Deviation from Negative Liberty
After the terrorist attack on September 11, 2001 and the passing of the USA PATRIOT in 2001 , it can be argued that the United States is shifting from a negative conception of liberty to a positive conception of freedom. According to Matthew Robinson in his paper entitled Freedom in an Era of Terror A Critical Analysis of the USA Patriot Act,  Legal experts have suggested that the USA PATRIOT Act erodes elements of several of the Bill of Rights to the US Constitution. This includes the First Amendment (freedom of speech and assembly), Fourth Amendment (freedom from unreasonable search and seizure), Fifth Amendment (right to due process of law), Sixth Amendment (right to speedy, public, and fair trials, right to confront accusers, and right to a criminal defense), and Eighth Amendment (freedom from excessive and cruel  unusual punishment).

Some of the examples cited are the ability of government agencies to search peoples records such as financial, medical, educational and other personal records. Additionally, the wiretapping of cellphones, telephones and the tracking of emails and website visited are now permitted by the law. More over,  citizens can be detained against their will and refused access to lawyers, based on secret evidence.

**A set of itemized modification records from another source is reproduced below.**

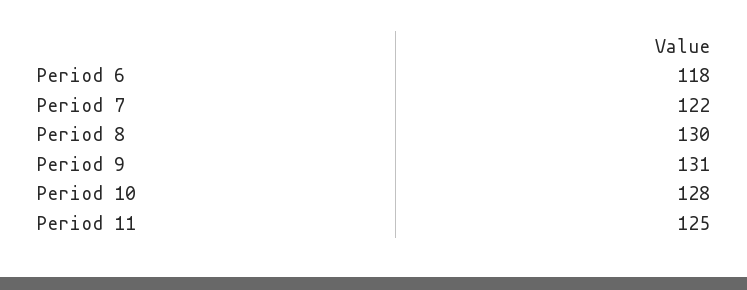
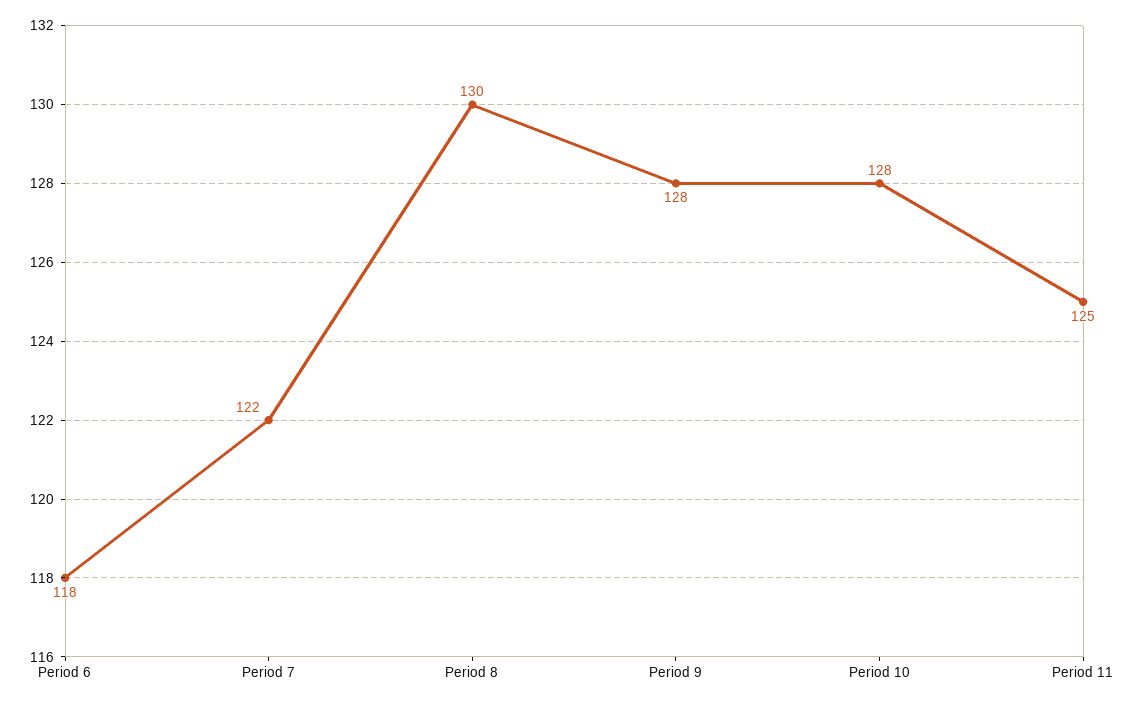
Period 9: 131 -> 128

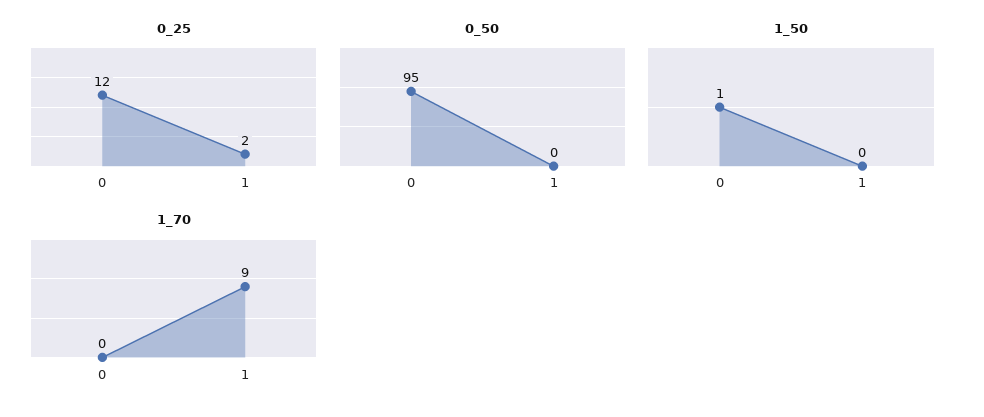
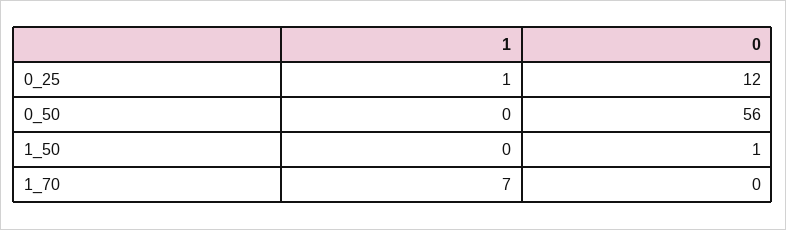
0_25, 1: 2 -> 1
0_50, 0: 95 -> 56
1_70, 1: 9 -> 7

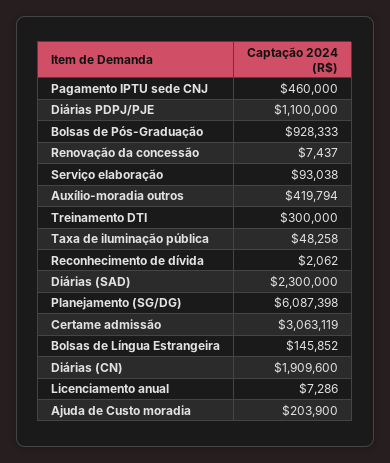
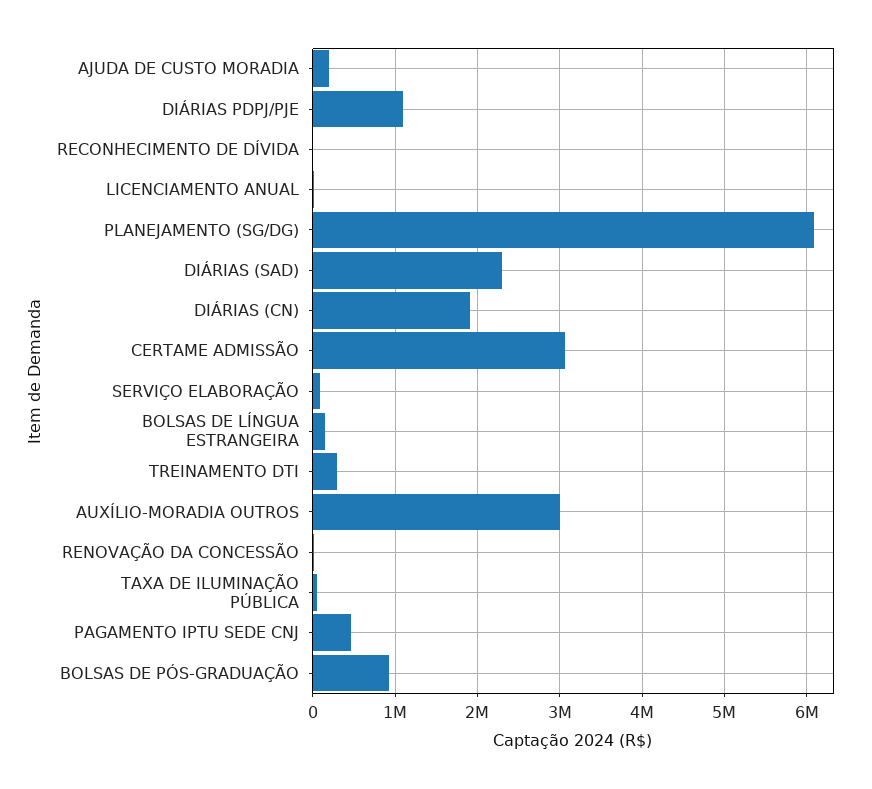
Auxílio-moradia outros: 419794 -> 3000000

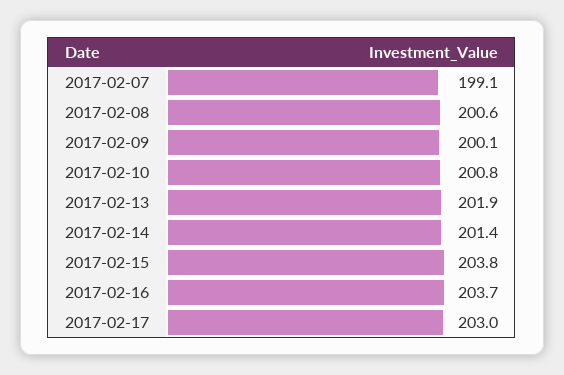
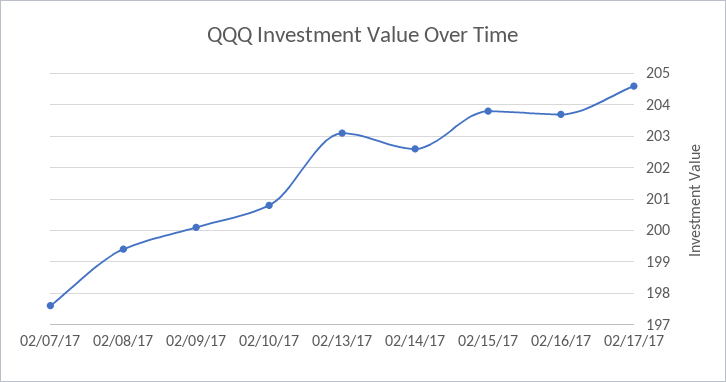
2017-02-07: 199.1 -> 197.5
2017-02-08: 200.6 -> 199.5
2017-02-13: 201.9 -> 203
2017-02-14: 201.4 -> 202.5
2017-02-17: 203 -> 204.5

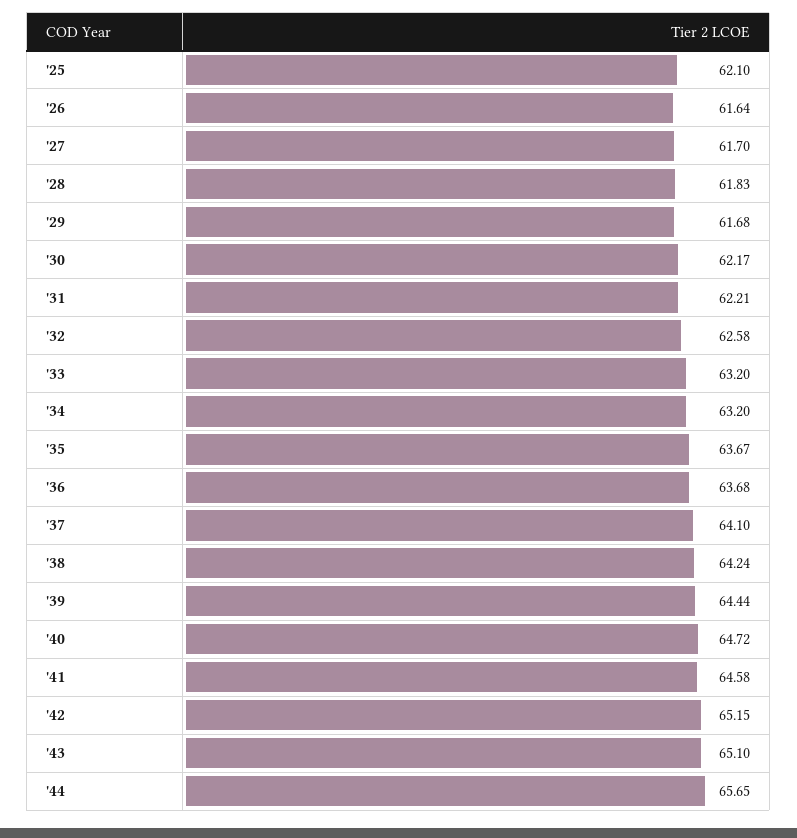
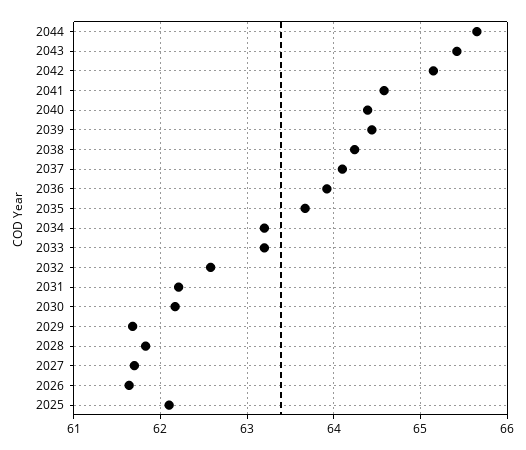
'36: 63.68 -> 63.9
'40: 64.72 -> 64.4
'43: 65.1 -> 65.4

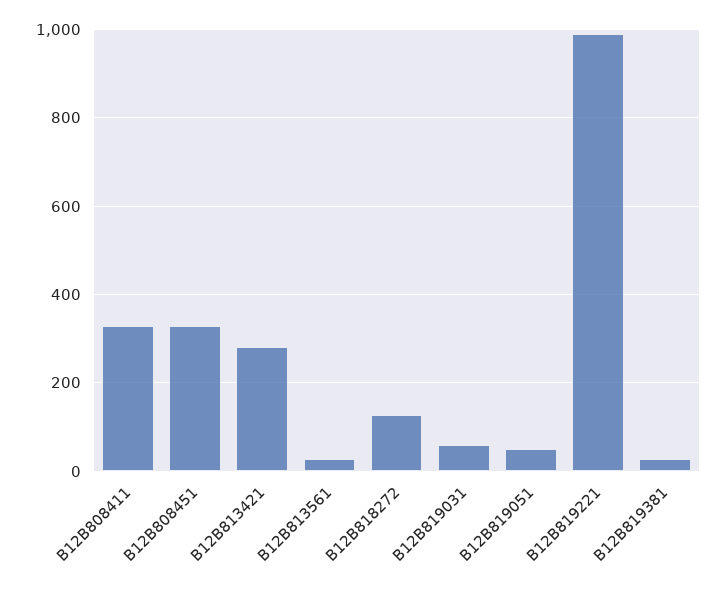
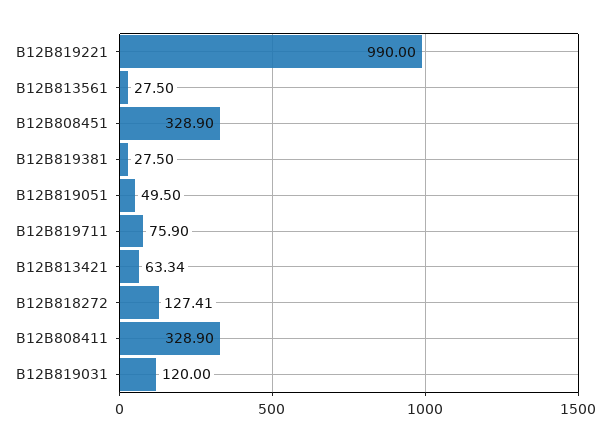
B12B813421: 280 -> 63.34
B12B819031: 60 -> 120
B12B819711: none -> 75.9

It will be safe to say that the United States has a long history of a negative approach to liberty. However, recent events in the history such as the rise of terrorism had triggered a switch from a negative approach to liberty to a positive one. In my opinion, I believe that different circumstances requires different measures and actions. If a negative approach to liberty had managed to fit the historical context in the last 300 years, it does not follow that it will still be best approach in our times today. If the people in the government can justify and prove that a shift to our idea and approach is necessary for us to survive, I am more than willing to give way to the policies and laws inspired by a positive approach to liberty even if it can give us  a little same picture of some of the socialist states.